Over at the Ideas for Sustainability blog Joern Fischer posted a really interesting piece on 1st January called “A new kind of hope” about the current state of the world and whether, from an environmental perspective, there’s really anything to be optimistic about. If environmental collapse via climate change and over-exploitation is inevitable, the collapse of civilization is not far behind. Joern’s piece is well worth reading, lots to think about in there, and I highly recommend that you take a look.
I posted a comment there which I’m going to copy here and add to because I think it bears repeating.
Going back to at least my student days I always thought that there was only a slim chance of our civilization making it to the end of the 20th century without some kind of catastrophe wiping us out. So it was a surprise to celebrate the millennium as December 1999 segued into January 2000. Since then, whilst I think there’s lots to be optimistic about such as the increase in renewable energy, large-scale habitat restoration in some regions, and a growing recognition of the environmental damage of biocides and plastics, there’s also the nagging fear that it’s too little, too late.
These days I alternate between wild optimism and deep depression over the fate of humanity and of the planet. It’s so easy to get sucked into the vortex of negative environmental narratives and ignore the positive ones. Especially so if you actively use social media. So I try hard to be optimistic and resist the urge to just give up, but the political situation across much of the world makes that difficult. As I learn more about the natural world through my own research and that of others’, and as world events such as Brexit and the rise of the Far Right unfold, I realise how little any of us really know about anything at all. Thus I have a deep suspicion of anyone who spouts certainties, whether they be moral, philosophical, religious, scientific, political, or artistic. All we can do is feel our way into the future, cautiously.
With respect to the question that Joern poses of “If we have to re-build something after some kind of collapse … do we have ideas for what that something will be?”, this is the rationale behind the Dark Mountain Project, a loose collaboration of writers, artists, thinkers, etc., who are trying to look for new narratives for humanity and the planet we depend upon. I’ve written a couple of pieces for their journal, most recently for issue 10 where I discussed the role of poetry in science. And although I don’t buy into their certainty that there will be a collapse, I think it’s an important project for understanding where we are now, where we’ve been, and where we might be going to. Here’s a link to the project’s website.

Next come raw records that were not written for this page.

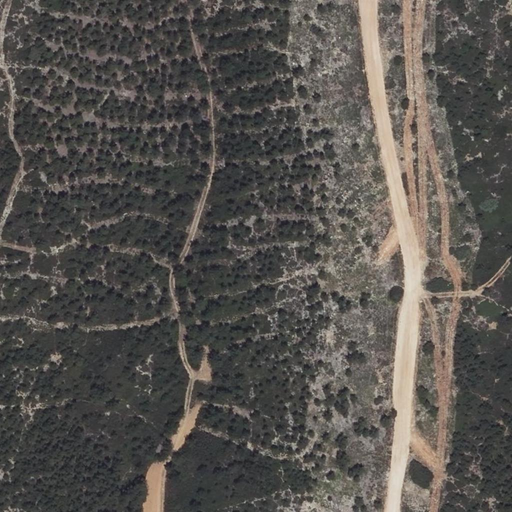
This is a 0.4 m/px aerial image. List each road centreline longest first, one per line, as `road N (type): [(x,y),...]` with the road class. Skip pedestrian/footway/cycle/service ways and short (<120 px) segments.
road 1 (track): [(186,0),(214,91),(214,142),(192,239),(174,272),(191,396),(164,472),(160,511)]
road 2 (track): [(370,0),(414,282),(393,511)]
road 3 (track): [(408,0),(412,253)]
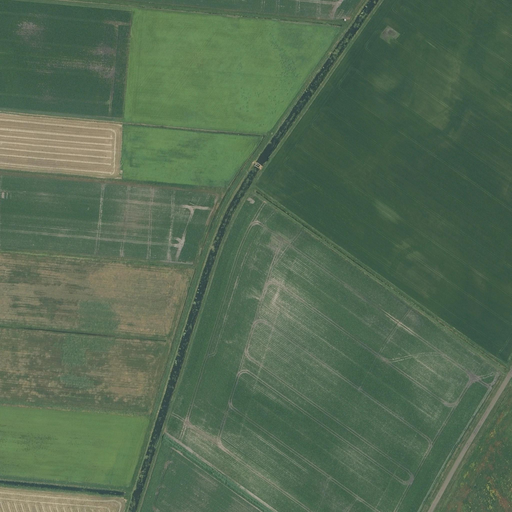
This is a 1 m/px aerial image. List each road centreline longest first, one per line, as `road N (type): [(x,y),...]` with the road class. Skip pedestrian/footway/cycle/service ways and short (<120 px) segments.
road 1 (track): [(365,0),(220,215),(124,511)]
road 2 (track): [(90,0),(348,23)]
road 3 (unclassified): [(429,511),(511,371)]
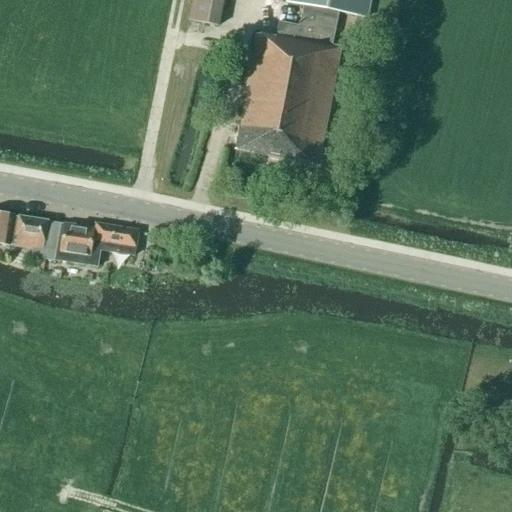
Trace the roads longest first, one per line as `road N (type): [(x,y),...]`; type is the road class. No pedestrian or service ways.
road 1 (tertiary): [(511,287),(0,185)]
road 2 (track): [(136,210),(178,0)]
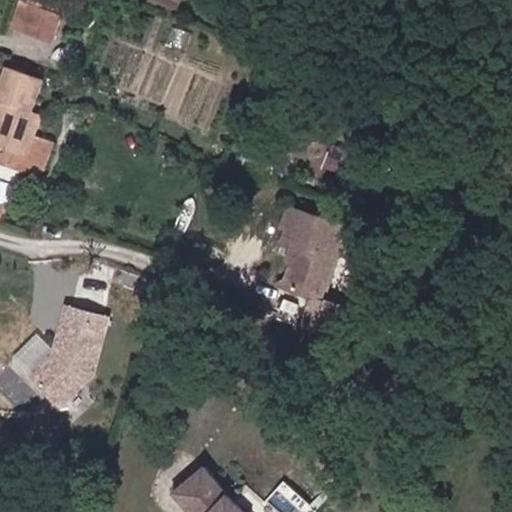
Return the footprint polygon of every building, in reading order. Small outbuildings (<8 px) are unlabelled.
[(25,0),(18,0),(14,18),(51,30),(57,10),(25,0)] [(41,107),(49,77),(9,65),(0,97),(0,99),(7,101),(0,125),(0,145),(39,156),(36,169),(51,173),(61,138),(47,134),(53,111),(41,107)] [(39,156),(0,145),(0,146),(0,158),(36,169),(39,156)] [(0,217),(6,220),(11,205),(0,201),(0,217)] [(329,299),(354,227),(297,207),(290,225),(295,227),(290,242),(310,249),(307,257),(301,260),(292,286),(329,299)] [(93,376),(110,321),(70,309),(56,353),(31,377),(59,407),(93,376)] [(18,362),(31,377),(56,353),(43,339),(18,362)] [(220,480),(187,507),(191,511),(247,511),(242,508),(220,480)]
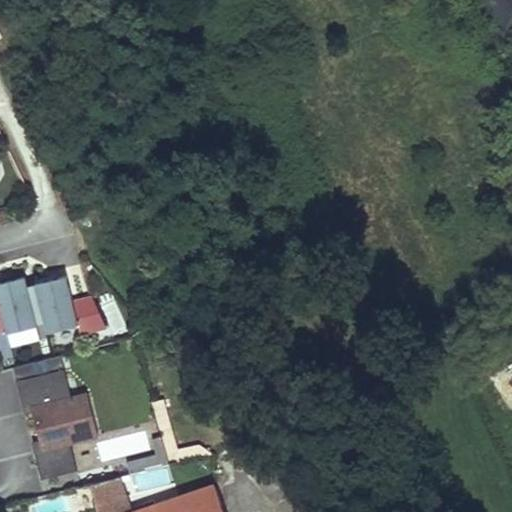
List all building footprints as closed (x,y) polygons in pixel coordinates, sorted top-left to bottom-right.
[(511,0),(493,0),(499,13),(511,7),(511,0)] [(511,7),(499,13),(505,27),(511,24),(511,7)] [(73,302),(67,275),(36,283),(49,333),(79,325),(80,333),(107,327),(94,297),(73,302)] [(0,330),(7,329),(8,333),(39,326),(26,276),(0,282),(0,330)] [(25,415),(34,412),(37,424),(41,440),(44,449),(35,451),(42,479),(79,470),(73,443),(88,439),(77,396),(72,397),(65,369),(17,380),(25,415)] [(77,396),(88,439),(98,436),(88,393),(77,396)] [(102,436),(103,457),(149,453),(148,433),(102,436)] [(91,483),(115,477),(113,469),(79,477),(81,486),(91,483)] [(115,477),(91,483),(98,508),(98,511),(131,511),(121,475),(115,477)] [(91,483),(76,487),(82,511),(98,508),(91,483)] [(224,511),(215,484),(134,511),(224,511)]
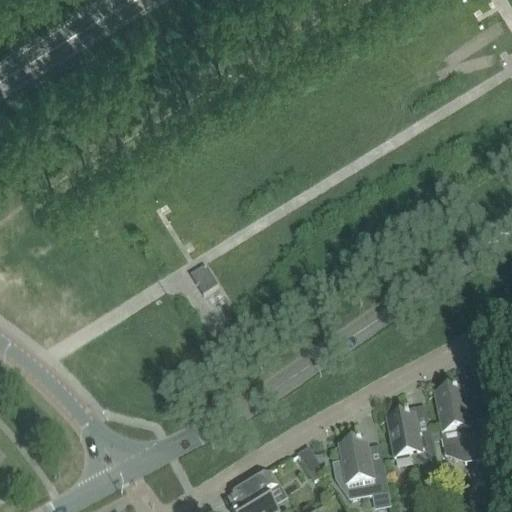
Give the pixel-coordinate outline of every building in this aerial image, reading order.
[(207,269),(191,278),(204,299),(219,289),(207,269)] [(489,462),(484,437),(480,417),(469,420),(464,393),(459,394),(455,395),(453,395),(450,393),(442,395),(440,398),(436,398),(442,430),(441,433),(444,453),(462,450),(463,454),(475,452),(477,464),(489,462)] [(438,474),(436,463),(432,443),(421,445),(416,419),(411,420),(411,419),(407,420),(407,421),(405,421),(402,419),(394,421),(392,423),(388,424),(392,445),(395,463),(422,458),(425,477),(438,474)] [(340,450),(340,451),(343,465),(333,467),(336,484),(341,490),(364,486),(365,494),(373,500),(375,510),(391,507),(385,469),(373,472),(368,445),(363,446),(359,447),(357,447),(355,445),(346,447),(344,450),(340,450)] [(310,451),(298,459),(315,486),(327,479),(321,468),(310,451)] [(272,475),(244,492),(250,503),(234,511),(277,511),(266,494),(279,486),(272,475)]
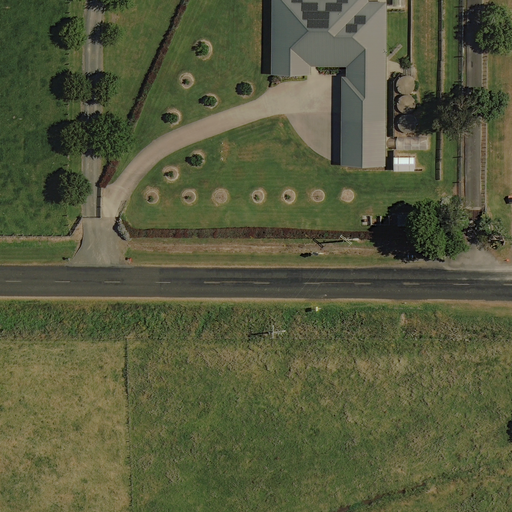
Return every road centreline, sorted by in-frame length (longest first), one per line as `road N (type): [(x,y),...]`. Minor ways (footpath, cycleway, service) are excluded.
road 1 (unclassified): [(511,290),(0,285)]
road 2 (track): [(472,0),(467,289)]
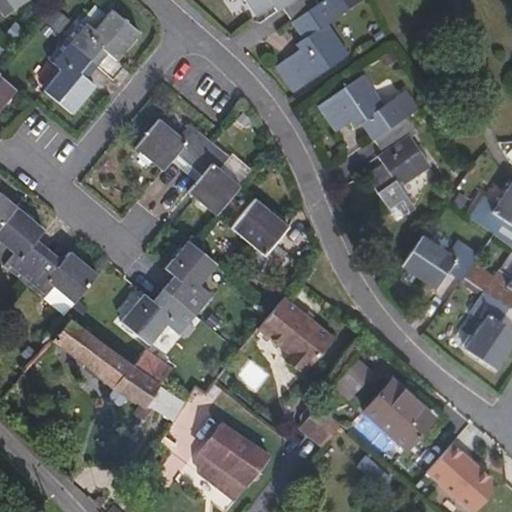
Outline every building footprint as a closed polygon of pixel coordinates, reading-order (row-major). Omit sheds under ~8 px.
[(7,0),(15,12),(33,0),(7,0)] [(287,13),(296,27),(321,9),(315,0),(243,0),(257,19),(274,8),(280,18),(287,13)] [(351,15),(341,0),(333,0),(321,9),(296,27),(307,42),(298,49),(301,55),(289,64),(307,90),(351,60),(330,29),(351,15)] [(93,32),(82,22),(65,42),(88,62),(99,49),(114,61),(138,34),(111,10),(93,32)] [(94,86),(79,73),(88,62),(65,42),(49,61),(61,71),(43,91),(70,114),(94,86)] [(0,111),(17,92),(0,78),(0,111)] [(355,134),(365,128),(375,143),(401,125),(419,112),(406,94),(386,109),(365,80),(321,110),(339,137),(352,128),(355,134)] [(162,170),(174,155),(187,165),(207,141),(188,124),(177,137),(156,119),(135,146),(162,170)] [(402,191),(431,170),(401,125),(375,143),(384,157),(378,161),(384,170),(369,180),(398,224),(415,211),(402,191)] [(218,169),(227,158),(207,141),(187,165),(199,176),(187,190),(214,214),(237,186),(218,169)] [(511,226),(511,189),(500,207),(487,198),(472,219),(496,237),(498,238),(508,223),(511,226)] [(0,226),(16,208),(0,194),(0,226)] [(272,240),(284,225),(253,199),(230,226),(254,247),(245,259),(264,275),(285,252),(272,240)] [(32,247),(44,231),(16,208),(0,226),(0,242),(14,255),(4,266),(23,282),(44,258),(32,247)] [(165,268),(173,276),(162,289),(186,309),(203,289),(192,279),(210,258),(190,241),(182,234),(158,262),(165,268)] [(461,242),(452,255),(426,236),(405,267),(438,291),(449,275),(463,284),(467,280),(482,257),(461,242)] [(70,252),(55,268),(44,258),(23,282),(42,299),(53,286),(73,303),(97,275),(70,252)] [(165,268),(154,282),(162,289),(173,276),(165,268)] [(511,279),(502,272),(487,294),(511,311),(511,310),(511,279)] [(170,328),(186,309),(162,289),(152,301),(137,288),(115,316),(141,339),(158,318),(170,328)] [(511,329),(504,323),(511,311),(487,294),(473,314),(485,323),(470,345),(499,365),(511,346),(511,329)] [(305,366),(329,334),(281,295),(270,309),(256,327),(279,346),(282,343),(288,349),(282,357),(298,370),(303,364),(305,366)] [(141,350),(131,368),(68,321),(63,326),(57,321),(40,341),(45,346),(51,340),(107,386),(141,407),(144,404),(159,383),(169,368),(141,350)] [(357,357),(334,383),(349,397),(373,371),(357,357)] [(398,454),(431,420),(389,379),(357,414),(398,454)] [(321,445),(339,424),(317,404),(299,426),(321,445)] [(234,499),(268,455),(223,420),(199,451),(197,470),(234,499)] [(474,511),(498,478),(445,440),(421,473),(474,511)]
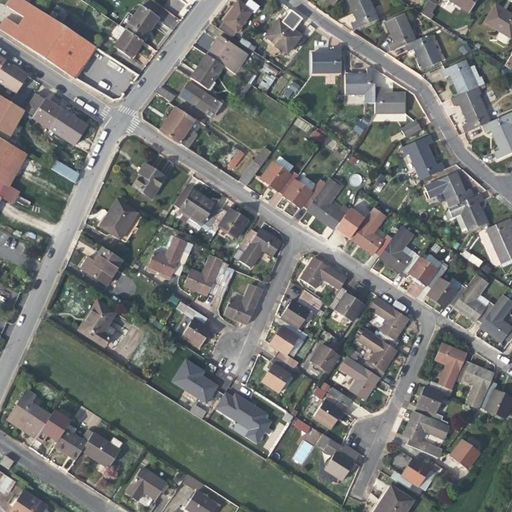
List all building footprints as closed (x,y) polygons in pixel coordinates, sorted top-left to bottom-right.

The discussion over whether we should be optimistic about the future of the planet that supports us, and how that optimism will play out, is important for scientists, and society at large, to be having. By coincidence as I was writing this post the map above started circulating on Twitter. It’s a Russian teaching aid from 1928 showing the different biomes of the USSR and can be downloaded from this site.
What really struck me about this graphic was the certainty with which it represents the natural world, as if all of this could never change. There are polar bears on ice flows and a frozen tundra in the far north; water still fills the Aral Sea, hyenas feast in the steppe, snow leopards haunt the mountains, Siberian tigers prowl the pine forests. And an optimistic looking whale heads towards Japan. Some of this is gone, some will almost certainly change, but a lot of it we could save, if we want to, saving ourselves in the process.